====== EXERCISE MATERIALS ======

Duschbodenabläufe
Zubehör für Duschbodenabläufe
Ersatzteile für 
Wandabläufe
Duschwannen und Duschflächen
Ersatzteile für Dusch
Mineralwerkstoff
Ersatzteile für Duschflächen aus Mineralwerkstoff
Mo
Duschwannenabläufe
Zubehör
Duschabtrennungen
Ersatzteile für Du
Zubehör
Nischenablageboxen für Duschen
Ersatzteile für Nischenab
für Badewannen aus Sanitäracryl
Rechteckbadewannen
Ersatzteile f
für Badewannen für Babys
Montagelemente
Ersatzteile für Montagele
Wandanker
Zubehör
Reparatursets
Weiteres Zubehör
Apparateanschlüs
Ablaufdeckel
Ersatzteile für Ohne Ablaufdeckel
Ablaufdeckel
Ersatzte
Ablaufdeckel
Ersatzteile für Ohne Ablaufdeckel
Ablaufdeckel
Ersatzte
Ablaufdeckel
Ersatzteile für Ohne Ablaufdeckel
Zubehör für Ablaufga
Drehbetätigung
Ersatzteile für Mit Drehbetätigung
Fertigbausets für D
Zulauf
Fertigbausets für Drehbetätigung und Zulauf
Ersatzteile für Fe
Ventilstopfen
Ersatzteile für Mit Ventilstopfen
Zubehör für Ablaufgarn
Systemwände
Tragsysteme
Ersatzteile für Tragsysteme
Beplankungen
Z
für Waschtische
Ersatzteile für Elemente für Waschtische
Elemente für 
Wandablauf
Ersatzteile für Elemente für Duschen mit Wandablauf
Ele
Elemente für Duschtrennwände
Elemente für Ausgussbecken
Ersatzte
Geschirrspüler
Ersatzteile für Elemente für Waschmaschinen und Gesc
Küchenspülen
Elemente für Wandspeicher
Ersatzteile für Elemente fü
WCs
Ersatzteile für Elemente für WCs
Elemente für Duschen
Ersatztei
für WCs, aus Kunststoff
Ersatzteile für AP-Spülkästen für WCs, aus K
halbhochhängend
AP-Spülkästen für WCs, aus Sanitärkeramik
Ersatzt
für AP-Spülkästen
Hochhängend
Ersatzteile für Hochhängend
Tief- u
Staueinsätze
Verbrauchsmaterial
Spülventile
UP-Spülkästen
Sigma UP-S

======

* _TASK STATEMENT_:
Output the data once more, exactly as given.

* _TASK SOLUTION_:
Duschbodenabläufe
Zubehör für Duschbodenabläufe
Ersatzteile für 
Wandabläufe
Duschwannen und Duschflächen
Ersatzteile für Dusch
Mineralwerkstoff
Ersatzteile für Duschflächen aus Mineralwerkstoff
Mo
Duschwannenabläufe
Zubehör
Duschabtrennungen
Ersatzteile für Du
Zubehör
Nischenablageboxen für Duschen
Ersatzteile für Nischenab
für Badewannen aus Sanitäracryl
Rechteckbadewannen
Ersatzteile f
für Badewannen für Babys
Montagelemente
Ersatzteile für Montagele
Wandanker
Zubehör
Reparatursets
Weiteres Zubehör
Apparateanschlüs
Ablaufdeckel
Ersatzteile für Ohne Ablaufdeckel
Ablaufdeckel
Ersatzte
Ablaufdeckel
Ersatzteile für Ohne Ablaufdeckel
Ablaufdeckel
Ersatzte
Ablaufdeckel
Ersatzteile für Ohne Ablaufdeckel
Zubehör für Ablaufga
Drehbetätigung
Ersatzteile für Mit Drehbetätigung
Fertigbausets für D
Zulauf
Fertigbausets für Drehbetätigung und Zulauf
Ersatzteile für Fe
Ventilstopfen
Ersatzteile für Mit Ventilstopfen
Zubehör für Ablaufgarn
Systemwände
Tragsysteme
Ersatzteile für Tragsysteme
Beplankungen
Z
für Waschtische
Ersatzteile für Elemente für Waschtische
Elemente für 
Wandablauf
Ersatzteile für Elemente für Duschen mit Wandablauf
Ele
Elemente für Duschtrennwände
Elemente für Ausgussbecken
Ersatzte
Geschirrspüler
Ersatzteile für Elemente für Waschmaschinen und Gesc
Küchenspülen
Elemente für Wandspeicher
Ersatzteile für Elemente fü
WCs
Ersatzteile für Elemente für WCs
Elemente für Duschen
Ersatztei
für WCs, aus Kunststoff
Ersatzteile für AP-Spülkästen für WCs, aus K
halbhochhängend
AP-Spülkästen für WCs, aus Sanitärkeramik
Ersatzt
für AP-Spülkästen
Hochhängend
Ersatzteile für Hochhängend
Tief- u
Staueinsätze
Verbrauchsmaterial
Spülventile
UP-Spülkästen
Sigma UP-S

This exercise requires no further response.